Logo has a very respectable heritage. Its origins lie in Greek logoV (logos) meaning words, discourse. From logos we directly get logic, dialogue, catalogue, and a few of the -logy words such as trilogy = three discourses. The rest of the -logy words such as zoology [zo-o-logy from zwon zoon = animal, therefore discourse about animals] come more indirectly from logos through medieval Latin -logia and French -logie (discourse). That should make the scientists, humanists and librarians relaxed about logo.
St John's Gospel opens with 'In the Beginning was the Word (logoV), and the Word was with God, and the Word was God.' So in Christian theology Logos came to mean the second person of the Trinity. Even before that Heraclitus used it to mean the pervasive rationale of the universe. Now we've got the professors and the upper echelons of the Administration happy too.

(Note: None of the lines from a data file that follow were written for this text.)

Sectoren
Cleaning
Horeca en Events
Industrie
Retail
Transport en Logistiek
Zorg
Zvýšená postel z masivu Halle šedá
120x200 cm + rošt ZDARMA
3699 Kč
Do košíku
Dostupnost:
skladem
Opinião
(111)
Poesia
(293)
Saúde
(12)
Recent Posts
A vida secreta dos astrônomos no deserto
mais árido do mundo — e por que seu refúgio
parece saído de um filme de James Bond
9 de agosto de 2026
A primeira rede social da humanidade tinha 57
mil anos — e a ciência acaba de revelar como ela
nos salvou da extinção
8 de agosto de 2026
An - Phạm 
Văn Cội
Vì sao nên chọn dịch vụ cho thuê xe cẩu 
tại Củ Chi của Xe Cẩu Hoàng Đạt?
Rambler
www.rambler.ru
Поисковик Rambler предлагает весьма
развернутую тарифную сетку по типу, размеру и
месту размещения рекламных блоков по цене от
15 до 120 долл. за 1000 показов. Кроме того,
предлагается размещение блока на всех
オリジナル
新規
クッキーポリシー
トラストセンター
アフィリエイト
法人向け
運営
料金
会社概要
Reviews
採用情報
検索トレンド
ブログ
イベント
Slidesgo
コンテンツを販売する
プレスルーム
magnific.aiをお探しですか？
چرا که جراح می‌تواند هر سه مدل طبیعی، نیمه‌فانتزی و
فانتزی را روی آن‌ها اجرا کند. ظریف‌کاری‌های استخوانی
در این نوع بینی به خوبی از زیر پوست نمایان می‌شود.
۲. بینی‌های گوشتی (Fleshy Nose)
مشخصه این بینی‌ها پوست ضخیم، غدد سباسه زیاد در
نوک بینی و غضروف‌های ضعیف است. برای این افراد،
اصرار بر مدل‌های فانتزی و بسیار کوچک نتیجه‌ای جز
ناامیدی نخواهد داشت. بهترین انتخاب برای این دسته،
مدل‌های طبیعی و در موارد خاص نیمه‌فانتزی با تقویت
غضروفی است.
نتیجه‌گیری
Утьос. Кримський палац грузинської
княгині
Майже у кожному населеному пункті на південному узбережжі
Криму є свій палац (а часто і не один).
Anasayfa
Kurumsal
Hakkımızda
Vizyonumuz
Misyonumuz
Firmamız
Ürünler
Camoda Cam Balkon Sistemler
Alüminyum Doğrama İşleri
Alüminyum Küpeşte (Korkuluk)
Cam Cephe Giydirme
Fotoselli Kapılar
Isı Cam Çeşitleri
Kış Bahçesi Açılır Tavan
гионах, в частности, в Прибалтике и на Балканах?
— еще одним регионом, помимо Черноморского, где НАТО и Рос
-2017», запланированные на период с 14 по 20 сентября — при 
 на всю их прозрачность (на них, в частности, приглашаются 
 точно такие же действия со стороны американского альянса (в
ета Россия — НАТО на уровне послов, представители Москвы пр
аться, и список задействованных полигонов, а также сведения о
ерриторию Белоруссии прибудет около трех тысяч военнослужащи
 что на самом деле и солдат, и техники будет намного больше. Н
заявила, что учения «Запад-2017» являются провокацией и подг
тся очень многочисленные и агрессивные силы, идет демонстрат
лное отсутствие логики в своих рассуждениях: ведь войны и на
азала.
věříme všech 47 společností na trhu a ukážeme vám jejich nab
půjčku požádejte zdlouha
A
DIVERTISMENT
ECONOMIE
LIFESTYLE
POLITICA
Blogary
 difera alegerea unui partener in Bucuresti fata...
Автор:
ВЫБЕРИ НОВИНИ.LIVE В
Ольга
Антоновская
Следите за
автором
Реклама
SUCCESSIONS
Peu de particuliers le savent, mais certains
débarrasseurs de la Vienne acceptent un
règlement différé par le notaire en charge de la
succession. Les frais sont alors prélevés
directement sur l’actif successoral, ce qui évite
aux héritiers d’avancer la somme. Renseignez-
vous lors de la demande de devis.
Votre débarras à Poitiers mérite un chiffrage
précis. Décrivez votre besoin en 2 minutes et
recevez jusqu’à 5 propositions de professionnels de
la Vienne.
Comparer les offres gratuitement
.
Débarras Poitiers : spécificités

Not only that but logograms  are symbols standing for words. A logogriph is word puzzle related to an anagram. A writer of shorthand is a logographer , and so are accountants and speech-writers. That should bring the general staff into ownership of the word.
It is from this second group of words, specifically logotype = a printing block for a whole word or badge [Oxford English Reference Dictionary 1996], that logo came into use as an abbreviation.
However, if anyone really feels offended by the University having a logo, there is always the possibility of technical accuracy by describing the logo as a service mark (the equivalent of a trademark if an entity provides services instead of goods for trade) or a brand mark. But either is much more managerial and legalistic.